6. Baum, L. Frank. Ozma of Oz (Oz series, 3) (258 p.)
7. Del Rey, Lester. The Runaway Robot (188 p.)
8. Doyle, Arthur Conan. The Green Flag & Other Stories (383 p.)
(Contents: The Green Flag; Captain Sharkey: How the Governor of St. Kitt's Came Home; Captain Sharkey: The Dealings of Captain Sharkey with Stephen Craddock; Captain Sharkey: How Copley Banks Slew Captain Sharkey; The Crime of the Brigadier; The Croxley Master; The "Slapping Sal"; The Lord of Château Noir; The Striped Chest; A Shadow Before; The King of the Foxes; The Three Correspondents; The New Catacomb; The Début of Bimbashi Joyce; A Foreign Office Romance)
9. Doyle, Arthur Conan. Great Stories (256 p.)
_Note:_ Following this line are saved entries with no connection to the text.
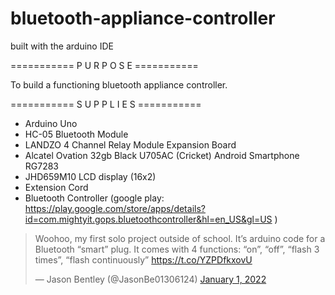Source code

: # bluetooth-appliance-controller
built with the arduino IDE

 =========== P U R P O S E ===========

To build a functioning bluetooth appliance controller.

 =========== S U P P L I E S ===========
 - Arduino Uno
 - HC-05 Bluetooth Module
 - LANDZO 4 Channel Relay Module Expansion Board
 - Alcatel Ovation 32gb Black U705AC (Cricket) Android Smartphone RG7283 
 - JHD659M10 LCD display (16x2)
 - Extension Cord
 - Bluetooth Controller (google play: https://play.google.com/store/apps/details?id=com.mightyit.gops.bluetoothcontroller&hl=en_US&gl=US )
 <blockquote class="twitter-tweet"><p lang="en" dir="ltr">Woohoo, my first solo project outside of school. It’s arduino code for a Bluetooth “smart” plug. It comes with 4 functions: “on”, “off”, “flash 3 times”, “flash continuously” <a href="https://t.co/YZPDfkxovU">https://t.co/YZPDfkxovU</a></p>&mdash; Jason Bentley (@JasonBe01306124) <a href="https://twitter.com/JasonBe01306124/status/1477328499572559872?ref_src=twsrc%5Etfw">January 1, 2022</a></blockquote> <script async src="https://platform.twitter.com/widgets.js" charset="utf-8"></script> 



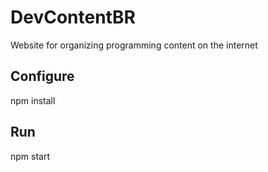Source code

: # DevContentBR
Website for organizing programming content on the internet

## Configure
npm install

## Run
npm start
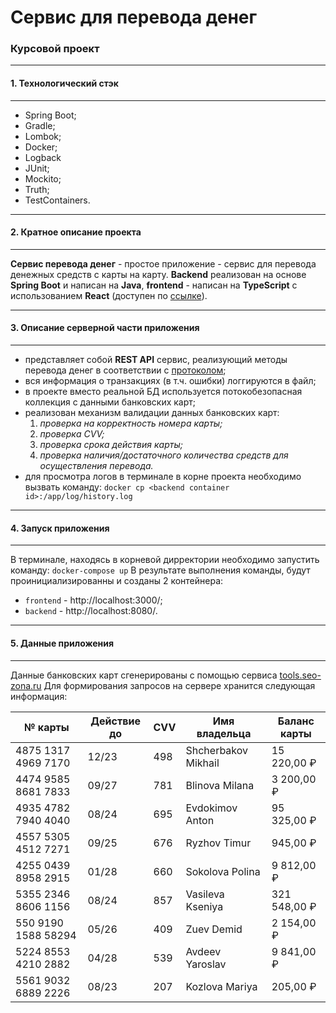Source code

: # Сервис для перевода денег
### Курсовой проект
___

#### 1. Технологический стэк
___
* Spring Boot;
* Gradle;
* Lombok;
* Docker;
* Logback
* JUnit;
* Mockito;
* Truth;
* TestContainers.
___

#### 2. Кратное описание проекта
___

**Сервис перевода денег** - простое приложение - сервис для перевода денежных средств с карты на карту.
**Backend** реализован на основе **Spring Boot** и написан на **Java**, **frontend** - написан на **TypeScript** с использованием **React** (доступен по [ссылке](https://github.com/netology-code/jd-homeworks/blob/master/diploma/moneytransferservice.md)).

___
#### 3. Описание серверной части приложения
___

- представляет собой **REST API** сервис, реализующий методы перевода денег в соответствии с [протоколом](https://github.com/netology-code/jd-homeworks/blob/master/diploma/MoneyTransferServiceSpecification.yaml);
- вся информация о транзакциях (в т.ч. ошибки) логгируются в файл;
- в проекте вместо реальной БД используется потокобезопасная коллекция с данными банковских карт;
- реализован механизм валидации данных банковских карт:
  1. *проверка на корректность номера карты;*
  2. *проверка CVV;*
  3. *проверка срока действия карты;*
  4. *проверка наличия/достаточного количества средств для осуществления перевода.*
- для просмотра логов в терминале в корне проекта необходимо вызвать команду: `docker cp <backend container id>:/app/log/history.log`

___
#### 4. Запуск приложения
___
В терминале, находясь в корневой дирректории необходимо запустить команду:
    `docker-compose up`
В результате выполнения команды, будут проинициализированны и созданы 2 контейнера:
* `frontend` - http://localhost:3000/;
* `backend` - http://localhost:8080/.

___
#### 5. Данные приложения
___
Данные банковских карт сгенерированы с помощью сервиса [tools.seo-zona.ru](https://tools.seo-zona.ru/credit-card-generator.html)
Для формирования запросов на сервере хранится следующая информация:

| № карты             | Действие до | CVV | Имя владельца        | Баланс карты |
|---------------------|-------------|-----|----------------------|--------------|
| 4875 1317 4969 7170 | 12/23       | 498 | Shcherbakov Mikhail  | 15 220,00 ₽  |
| 4474 9585 8681 7833 | 09/27       | 781 | Blinova Milana       | 3 200,00 ₽   |
| 4935 4782 7940 4040 | 08/24       | 695 | Evdokimov Anton      | 95 325,00 ₽  |
| 4557 5305 4512 7271 | 09/25       | 676 | Ryzhov Timur         | 945,00 ₽     |
| 4255 0439 8958 2915 | 01/28       | 660 | Sokolova Polina      | 9 812,00 ₽   |
| 5355 2346 8606 1156 | 08/24       | 857 | Vasileva Kseniya     | 321 548,00 ₽ |
| 550 9190 1588 58294 | 05/26       | 409 | Zuev Demid           | 2 154,00 ₽   |
| 5224 8553 4210 2882 | 04/28       | 539 | Avdeev Yaroslav      | 9 841,00 ₽   |
| 5561 9032 6889 2226 | 08/23       | 207 | Kozlova Mariya       | 205,00 ₽     |

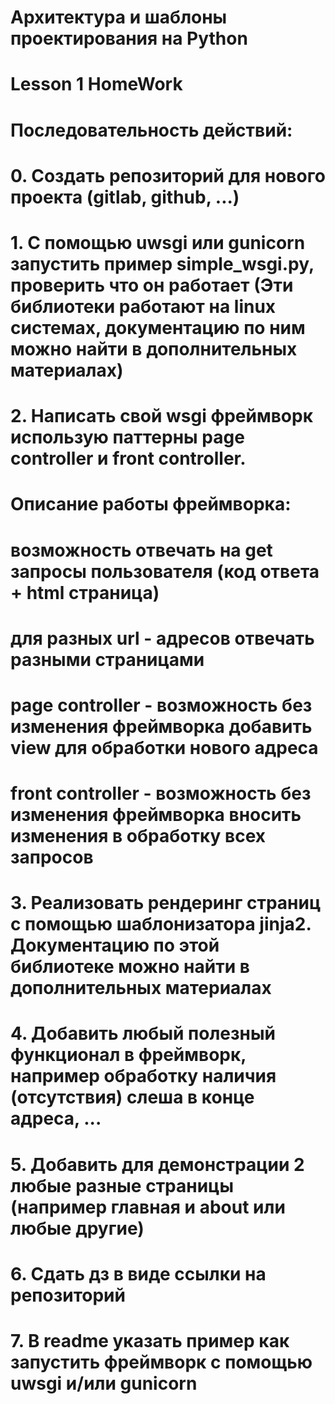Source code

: # Архитектура и шаблоны проектирования на Python

# Lesson 1 HomeWork
# Последовательность действий:
# 0. Создать репозиторий для нового проекта (gitlab, github, ...)
# 1. С помощью uwsgi или gunicorn запустить пример simple_wsgi.py, проверить что он работает (Эти библиотеки работают на linux системах, документацию по ним можно найти в дополнительных материалах)
# 2. Написать свой wsgi фреймворк использую паттерны page controller и front controller.
# Описание работы фреймворка:
# возможность отвечать на get запросы пользователя (код ответа + html страница)
# для разных url - адресов отвечать разными страницами
# page controller - возможность без изменения фреймворка добавить view для обработки нового адреса
# front controller - возможность без изменения фреймворка вносить изменения в обработку всех запросов
# 3. Реализовать рендеринг страниц с помощью шаблонизатора jinja2. Документацию по этой библиотеке можно найти в дополнительных материалах
# 4. Добавить любый полезный функционал в фреймворк, например обработку наличия (отсутствия) слеша в конце адреса, ...
# 5. Добавить для демонстрации 2 любые разные страницы (например главная и about или любые другие)
# 6. Сдать дз в виде ссылки на репозиторий
# 7. В readme указать пример как запустить фреймворк с помощью uwsgi и/или gunicorn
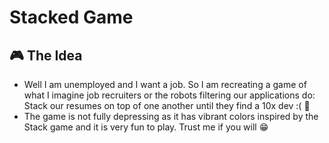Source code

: ﻿# Stacked Game

## 🎮 The Idea
- Well I am unemployed and I want a job. So I am recreating a game of what I imagine job recruiters or the robots filtering our applications do: Stack our resumes on top of one another until they find a 10x dev :( 🤖
- The game is not fully depressing as it has vibrant colors inspired by the Stack game and it is very fun to play. Trust me if you will 😁
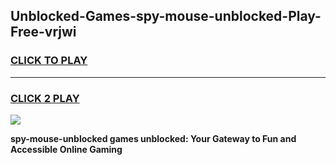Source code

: 
## Unblocked-Games-spy-mouse-unblocked-Play-Free-vrjwi
<h3>
<a href="https://premium76.site?title=spy-mouse-unblocked&ref=23A">CLICK TO PLAY</a></h3>
<hr>

<h3>
<a href="https://premium76.site?title=spy-mouse-unblocked&ref=23A">CLICK 2 PLAY</a>
  
</h3>

<a href="https://premium76.site?title=spy-mouse-unblocked&ref=23A"><img src="https://clearcache.store/games.png"></a>


**spy-mouse-unblocked games unblocked: Your Gateway to Fun and Accessible Online Gaming**
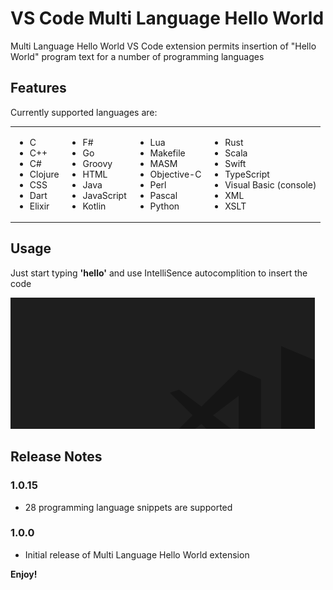 # VS Code Multi Language Hello World

Multi Language Hello World VS Code extension permits insertion of "Hello World"
program text for a number of programming languages

## Features

Currently supported languages are:

<table><tr><td>

- C
- C++
- C#
- Clojure
- CSS
- Dart
- Elixir

</td>
<td>

- F#
- Go
- Groovy
- HTML
- Java
- JavaScript
- Kotlin

</td>
<td>

- Lua
- Makefile
- MASM
- Objective-C
- Perl
- Pascal
- Python

</td>
<td>

- Rust
- Scala
- Swift
- TypeScript
- Visual Basic (console)
- XML
- XSLT

</td>
</tr>
</table>

## Usage
Just start typing **'hello'** and use IntelliSence autocomplition to insert the code

![alt text](example.gif) 

## Release Notes

### 1.0.15

- 28 programming language snippets are supported

### 1.0.0

- Initial release of Multi Language Hello World extension

**Enjoy!**
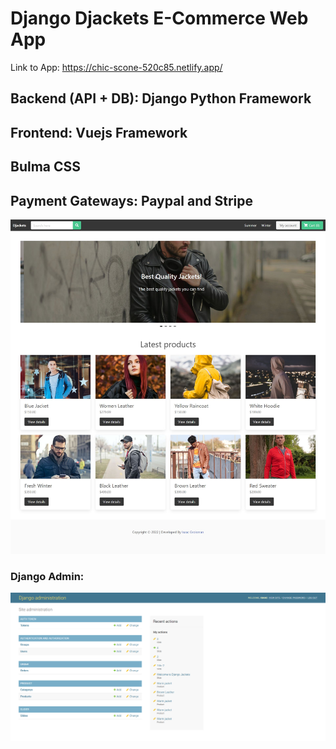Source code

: # Django Djackets E-Commerce Web App

Link to App: https://chic-scone-520c85.netlify.app/

## Backend (API + DB): Django Python Framework
## Frontend: Vuejs Framework
## Bulma CSS
## Payment Gateways: Paypal and Stripe

![Home](https://raw.githubusercontent.com/Grois333/Django-Djackets/master/deploy%20images/Home%20-%20Djackets.jpg)


### Django Admin:

![Admin](https://raw.githubusercontent.com/Grois333/Django-Djackets/master/deploy%20images/django%20admin.png)

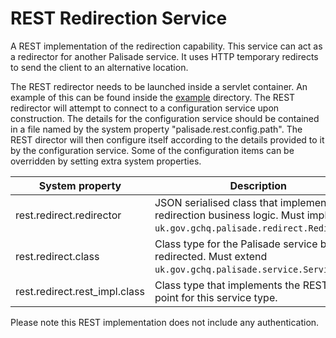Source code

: # REST Redirection Service
A REST implementation of the redirection capability. This service can act as a redirector for another Palisade service.
It uses HTTP temporary redirects to send the client to an alternative location. 

The REST redirector needs to be launched inside a servlet container. An example of this can be found inside the [example](../../example/README.md)
directory. The REST redirector will attempt to connect to a configuration service upon construction. The details for the configuration service
should be contained in a file named by the system property "palisade.rest.config.path". The REST director will then configure itself according
to the details provided to it by the configuration service. Some of the configuration items can be overridden by setting extra system properties.

| System property | Description |
|-----------------|-------------|
| rest.redirect.redirector | JSON serialised class that implements the redirection business logic. Must implement `uk.gov.gchq.palisade.redirect.Redirector`. |
| rest.redirect.class | Class type for the Palisade service being redirected. Must extend `uk.gov.gchq.palisade.service.Service`. |
| rest.redirect.rest_impl.class | Class type that implements the REST end point for this service type.  |

Please note this REST implementation does not include any authentication.
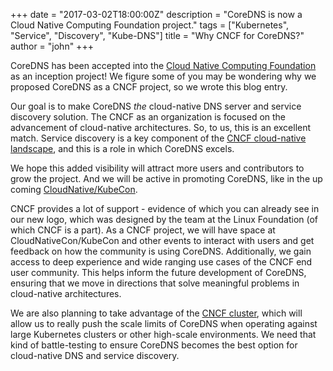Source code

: +++
date = "2017-03-02T18:00:00Z"
description = "CoreDNS is now a Cloud Native Computing Foundation project."
tags = ["Kubernetes", "Service", "Discovery", "Kube-DNS"]
title = "Why CNCF for CoreDNS?"
author = "john"
+++

CoreDNS has been accepted into the [Cloud Native Computing Foundation](https://cncf.io) as an
inception project! We figure some of you may be wondering why we proposed CoreDNS as a CNCF
project, so we wrote this blog entry.

Our goal is to make CoreDNS *the* cloud-native DNS server and service discovery solution. The
CNCF as an organization is focused on the advancement of cloud-native architectures. So, to us,
this is an excellent match. Service discovery is a key component of the [CNCF cloud-native landscape](https://raw.githubusercontent.com/cncf/landscape/master/landscape/CloudNativeLandscape_v0.9.3.jpg), and this is
a role in which CoreDNS excels.

We hope this added visibility will attract more users and contributors to grow the project. And we
will be active in promoting CoreDNS, like in the up coming
[CloudNative/KubeCon](https://events.linuxfoundation.org/events/cloudnativecon-and-kubecon-europe).

CNCF provides a lot of support - evidence of which you can already see in our new logo, which was
designed by the team at the Linux Foundation (of which CNCF is a part). As a CNCF project, we will
have space at CloudNativeCon/KubeCon and other events to interact with users and get feedback on
how the community is using CoreDNS. Additionally, we gain access to deep experience and wide ranging use
cases of the CNCF end user community. This helps inform the future development of CoreDNS, ensuring
that we move in directions that solve meaningful problems in cloud-native architectures.

We are also planning to take advantage of the [CNCF cluster](https://www.cncf.io/cluster), which will
allow us to really push the scale limits of CoreDNS when operating against large Kubernetes clusters
or other high-scale environments. We need that kind of battle-testing to ensure CoreDNS becomes the
best option for cloud-native DNS and service discovery.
(Contents: The Croxley Master; The Man with the Twisted Lip; When the World Screamed; The Lost Special; The Horror of the Heights; The Three Correspondents; How the Brigadier Won his Medal; Silver Blaze; The Fiend of the Cooperage; How the Brigadier Triumphed in England; The Last Galley)
10. Shanower, Eric. Betrayal, Part Two (Age of Bronze, v. 3B) (175 p.)
February total: 1,260 pages
2014 total: 3,502 pages
Ozma of Oz contains one of my favorite bits from Oz: The challenge of finding transformed people among the Nome King's bric-a-brac collection. The heads of Princess Langwidere is also a very notable element. Great stuff.
Having enjoyed many books published by Del Rey Books over the years, now I can say I've actually read a book by Lester Del Rey himself. It's... somewhat dated, and written for kids, but is okay enough.
Doyle may be best known for his Sherlock Holmes stories, and only a little less so for The Lost World, but these two collections of his short stories show another side to his writing. One thing I noticed particularly while reading the first collection is that the first few stories didn't strike me at first as being all that well-written or interesting, but rather somewhat clunky or trying too hard. But as the collection went on, the stories got better and better. I'm used to collections working the other way around or being more mixed. Some of the stand-out stories in these collections: The Croxley Master (slow-moving, but it grows on you), The Striped Chest, The Three Correspondents, The New Catacomb, The Lord of Chateau Noir, The Debut of Bimbashi Joyce, The Lost Special, and How the Brigadier Won his Medal.
Age of Bronze continues to be absolutely excellent. It's not strictly limited to simply retelling Homer's Illiad, either. (E.g. in this volume, there's a lot about Troilus & Cressida's romance, which originated in medieval tales like Chaucer's). When Age of Bronze is complete, it will probably go down in history as one of the classics of what can be done in the graphic novel format.